>> Start Selected passage

First, the output voltage of an op amp is indeed \$V_{out} = A_v \cdot (V_+ - V_-)\$. That's the definition of a differential amplifier. But in an op amp, \$A_v\$ is huge -- a million or more in some cases. Because of that, any negative feedback causes the op amp inputs to be very close to each other. This is the only condition that gives you a non-huge output voltage.

As for your complex circuit, there's no voltage source driving an op amp output. The middle op amp is acting as a non-inverting amplifier. The input is \$V_C\$ (the output of the bottom op amp) and the output is \$V_D\$. The relationship between them is:

$$V_D = V_C(1 + \frac {R_1}{R_2})$$

\$R_1\$ and \$R_2\$ form a voltage divider between \$V_D\$ and ground, with \$V_A\$ in the middle. The relationship is:

$$V_A = V_D \frac {R_2}{R_2 + R_1}$$

We know that \$V_D = V_{in}\$ and \$V_C = V_A\$. So what does that get us?

$$V_A = V_{in} \frac {R_2}{R_2 + R_1}$$

The bottom two op amps form a non-inverting attenuator -- an amplifier with a gain less than one. The output is \$V_A\$. This feeds into the top op amp, which acts as a non-inverting amplifier.

To answer your first question -- if you connect an ideal voltage source to an ideal op amp output, you break the rules of circuit theory and don't get a meaningful answer. In real life, what happens depends on how the voltage source and op amp are built. Probably it will be something like this:

schematic

simulate this circuit – Schematic created using CircuitLab

The output resistances of the op amp and voltage source will form a voltage divider between the two. These resistances will be small (and unpredictable), so lots of current will flow and you won't know what the voltage will be until you try it. Obviously, this is bad, so don't do it. :-)

UPDATE: Why is \$V_C\$ affected by \$V_D\$? Because \$V_D\$ is one of the inputs to the bottom op amp. Maybe you're confused because this seems like circular reasoning -- \$V_C\$ controls \$V_D\$, but \$V_D\$ also controls \$V_C\$. So how does \$V_C\$ "know" where to go if it doesn't know what \$V_D\$ is yet?

To improve your intuition, it might help to start with some simpler examples. Consider the basic voltage follower:

schematic

simulate this circuit

Imagine this circuit with \$V_{in}\$ powered off. \$V_{in}\$ and \$V_C\$ are both 0V. Now we turn on \$V_{in}\$. The non-inverting input's voltage becomes greater than the inverting input's voltage (\$V_+ > V_-\$). Because of the op amp's huge gain, the output shoots up. But the output is connected to the inverting input, so when it rises above \$V_{in}\$, you get \$V_- > V_+\$. This causes the output go to down again. So when the output is greater than the input voltage, it drops. When the output is less than the input voltage, it rises. The only stable state is when the output is (almost) equal to the input voltage.

>> End Selected passage
>> Start Supplied information

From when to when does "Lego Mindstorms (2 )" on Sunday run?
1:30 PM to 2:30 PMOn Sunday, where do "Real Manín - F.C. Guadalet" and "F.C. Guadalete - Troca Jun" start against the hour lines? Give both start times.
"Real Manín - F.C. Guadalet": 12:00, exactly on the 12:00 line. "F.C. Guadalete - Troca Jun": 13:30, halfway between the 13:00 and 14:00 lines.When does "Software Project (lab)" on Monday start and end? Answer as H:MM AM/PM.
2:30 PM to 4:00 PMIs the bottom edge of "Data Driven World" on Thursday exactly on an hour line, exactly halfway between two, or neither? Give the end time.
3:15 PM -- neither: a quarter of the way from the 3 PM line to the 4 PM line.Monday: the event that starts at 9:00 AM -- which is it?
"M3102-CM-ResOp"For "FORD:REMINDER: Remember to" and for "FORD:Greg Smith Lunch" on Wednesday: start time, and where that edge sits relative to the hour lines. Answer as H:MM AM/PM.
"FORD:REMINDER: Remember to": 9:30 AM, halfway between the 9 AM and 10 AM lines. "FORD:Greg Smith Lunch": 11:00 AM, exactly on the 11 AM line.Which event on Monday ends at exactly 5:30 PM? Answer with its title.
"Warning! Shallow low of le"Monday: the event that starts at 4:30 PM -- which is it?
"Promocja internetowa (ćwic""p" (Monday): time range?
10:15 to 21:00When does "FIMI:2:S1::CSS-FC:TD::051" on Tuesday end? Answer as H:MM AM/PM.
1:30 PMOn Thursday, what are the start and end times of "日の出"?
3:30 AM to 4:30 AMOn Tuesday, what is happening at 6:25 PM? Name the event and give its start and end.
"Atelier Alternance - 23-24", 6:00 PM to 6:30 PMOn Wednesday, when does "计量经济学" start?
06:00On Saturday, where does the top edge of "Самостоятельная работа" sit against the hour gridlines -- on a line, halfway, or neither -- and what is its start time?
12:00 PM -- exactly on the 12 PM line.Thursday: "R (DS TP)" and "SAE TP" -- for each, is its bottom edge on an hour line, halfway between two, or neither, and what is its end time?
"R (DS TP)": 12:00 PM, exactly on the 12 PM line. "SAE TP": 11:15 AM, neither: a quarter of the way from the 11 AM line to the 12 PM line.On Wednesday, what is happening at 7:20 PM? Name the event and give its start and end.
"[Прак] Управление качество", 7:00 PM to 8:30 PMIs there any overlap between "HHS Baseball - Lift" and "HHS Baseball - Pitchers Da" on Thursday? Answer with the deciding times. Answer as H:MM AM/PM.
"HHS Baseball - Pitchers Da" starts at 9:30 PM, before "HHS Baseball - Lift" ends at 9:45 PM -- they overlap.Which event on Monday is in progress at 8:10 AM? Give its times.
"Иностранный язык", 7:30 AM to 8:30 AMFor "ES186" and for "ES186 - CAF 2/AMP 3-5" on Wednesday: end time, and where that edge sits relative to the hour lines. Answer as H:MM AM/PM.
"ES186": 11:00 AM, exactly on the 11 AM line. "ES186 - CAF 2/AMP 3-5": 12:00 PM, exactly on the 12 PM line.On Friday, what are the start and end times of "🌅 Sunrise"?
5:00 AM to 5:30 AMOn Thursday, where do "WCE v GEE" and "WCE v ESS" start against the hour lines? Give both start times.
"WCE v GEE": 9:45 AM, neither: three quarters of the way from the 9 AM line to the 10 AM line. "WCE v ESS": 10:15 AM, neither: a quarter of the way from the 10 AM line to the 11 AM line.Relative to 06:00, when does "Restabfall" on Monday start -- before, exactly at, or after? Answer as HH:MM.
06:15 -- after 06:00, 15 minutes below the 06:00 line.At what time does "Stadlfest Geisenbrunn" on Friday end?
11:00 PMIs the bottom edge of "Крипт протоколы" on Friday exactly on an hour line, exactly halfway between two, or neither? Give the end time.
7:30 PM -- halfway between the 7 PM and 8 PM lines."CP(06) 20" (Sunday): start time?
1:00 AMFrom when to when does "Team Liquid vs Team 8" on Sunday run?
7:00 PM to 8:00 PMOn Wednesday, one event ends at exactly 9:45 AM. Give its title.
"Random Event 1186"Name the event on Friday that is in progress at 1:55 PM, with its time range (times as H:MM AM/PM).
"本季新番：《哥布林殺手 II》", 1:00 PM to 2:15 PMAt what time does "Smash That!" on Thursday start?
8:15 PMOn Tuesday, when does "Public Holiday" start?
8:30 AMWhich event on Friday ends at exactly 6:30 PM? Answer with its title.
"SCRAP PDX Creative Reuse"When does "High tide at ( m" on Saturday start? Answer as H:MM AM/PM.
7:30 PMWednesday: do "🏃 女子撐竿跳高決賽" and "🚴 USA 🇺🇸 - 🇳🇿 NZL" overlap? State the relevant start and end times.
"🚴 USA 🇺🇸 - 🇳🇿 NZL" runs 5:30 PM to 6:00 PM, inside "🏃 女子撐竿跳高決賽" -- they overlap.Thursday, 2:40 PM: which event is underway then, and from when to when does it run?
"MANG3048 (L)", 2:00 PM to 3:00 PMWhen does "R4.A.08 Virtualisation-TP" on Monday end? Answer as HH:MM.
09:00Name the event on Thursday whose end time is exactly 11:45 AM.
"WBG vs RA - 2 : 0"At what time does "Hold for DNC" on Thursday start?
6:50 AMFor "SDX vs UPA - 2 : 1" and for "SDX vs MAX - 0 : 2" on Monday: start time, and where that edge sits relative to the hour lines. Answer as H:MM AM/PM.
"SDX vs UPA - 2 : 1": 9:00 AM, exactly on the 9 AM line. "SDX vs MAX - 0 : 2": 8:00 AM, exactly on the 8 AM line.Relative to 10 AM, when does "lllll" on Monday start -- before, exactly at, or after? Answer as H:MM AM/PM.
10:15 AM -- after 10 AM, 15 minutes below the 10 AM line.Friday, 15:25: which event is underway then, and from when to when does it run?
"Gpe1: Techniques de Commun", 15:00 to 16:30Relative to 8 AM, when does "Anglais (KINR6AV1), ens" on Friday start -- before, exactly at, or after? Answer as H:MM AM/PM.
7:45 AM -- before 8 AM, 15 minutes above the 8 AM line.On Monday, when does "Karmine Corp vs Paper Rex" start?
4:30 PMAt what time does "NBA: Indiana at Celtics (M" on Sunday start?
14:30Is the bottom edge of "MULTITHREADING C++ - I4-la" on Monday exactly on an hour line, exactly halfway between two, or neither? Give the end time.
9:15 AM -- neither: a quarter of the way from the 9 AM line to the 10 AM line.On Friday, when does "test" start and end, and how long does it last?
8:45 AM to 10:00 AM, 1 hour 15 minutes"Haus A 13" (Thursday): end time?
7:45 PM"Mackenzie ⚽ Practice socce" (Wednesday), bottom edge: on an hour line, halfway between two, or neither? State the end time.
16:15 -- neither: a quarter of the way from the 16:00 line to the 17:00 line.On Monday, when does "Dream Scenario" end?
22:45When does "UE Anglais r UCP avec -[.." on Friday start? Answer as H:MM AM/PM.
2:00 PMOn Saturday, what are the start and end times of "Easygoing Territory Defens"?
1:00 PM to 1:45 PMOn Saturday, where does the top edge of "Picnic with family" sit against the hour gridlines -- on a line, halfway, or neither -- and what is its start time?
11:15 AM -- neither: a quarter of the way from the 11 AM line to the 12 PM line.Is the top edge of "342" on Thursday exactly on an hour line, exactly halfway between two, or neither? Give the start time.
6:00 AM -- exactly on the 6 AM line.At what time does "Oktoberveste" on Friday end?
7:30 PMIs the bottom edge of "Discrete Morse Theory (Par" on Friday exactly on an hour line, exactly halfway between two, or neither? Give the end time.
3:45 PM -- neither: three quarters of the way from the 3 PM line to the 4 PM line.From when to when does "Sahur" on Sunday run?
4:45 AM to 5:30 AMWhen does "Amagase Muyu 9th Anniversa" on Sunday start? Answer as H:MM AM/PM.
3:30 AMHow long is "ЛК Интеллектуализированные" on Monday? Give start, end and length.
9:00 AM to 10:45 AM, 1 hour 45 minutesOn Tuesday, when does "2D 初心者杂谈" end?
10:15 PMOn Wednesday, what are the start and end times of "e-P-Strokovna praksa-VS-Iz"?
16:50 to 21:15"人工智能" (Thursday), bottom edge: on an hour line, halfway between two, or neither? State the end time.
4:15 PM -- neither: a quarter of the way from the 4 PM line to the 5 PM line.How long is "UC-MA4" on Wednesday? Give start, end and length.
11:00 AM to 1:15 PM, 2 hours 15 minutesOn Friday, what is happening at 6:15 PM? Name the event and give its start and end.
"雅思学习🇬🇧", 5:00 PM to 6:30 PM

>> End Supplied information

(Requests):
1 - Transcribe the op amp explanation, starting with "simulate this circuit –" and going on through "what \$V_D\$ is yet?".
2 - Rewrite the paragraph of the op amp explanation that begins "Imagine this circuit with" as a short list of steps that keeps its main facts.
3 - According to the op amp explanation, why does negative feedback make the two op amp inputs very close to each other? Answer in one to three sentences.

(Set of answers):
1 -
simulate this circuit – Schematic created using CircuitLab

The output resistances of the op amp and voltage source will form a voltage divider between the two. These resistances will be small (and unpredictable), so lots of current will flow and you won't know what the voltage will be until you try it. Obviously, this is bad, so don't do it. :-)

UPDATE: Why is \$V_C\$ affected by \$V_D\$? Because \$V_D\$ is one of the inputs to the bottom op amp. Maybe you're confused because this seems like circular reasoning -- \$V_C\$ controls \$V_D\$, but \$V_D\$ also controls \$V_C\$. So how does \$V_C\$ "know" where to go if it doesn't know what \$V_D\$ is yet?

2 -
- With \$V_{in}\$ powered off, \$V_{in}\$ and \$V_C\$ are both 0V.
- When \$V_{in}\$ is turned on, the non-inverting input's voltage exceeds the inverting input's (\$V_+ > V_-\$).
- The op amp's huge gain makes the output shoot up.
- The output is connected to the inverting input. Once it rises above \$V_{in}\$, \$V_- > V_+\$, and the output goes down again.
- An output above the input voltage drops, and an output below it rises.
- The only stable state is an output (almost) equal to the input voltage.

3 - The output is \$A_v \cdot (V_+ - V_-)\$, and in an op amp \$A_v\$ is huge, a million or more in some cases. The only condition that gives a non-huge output voltage is a very small difference between the inputs.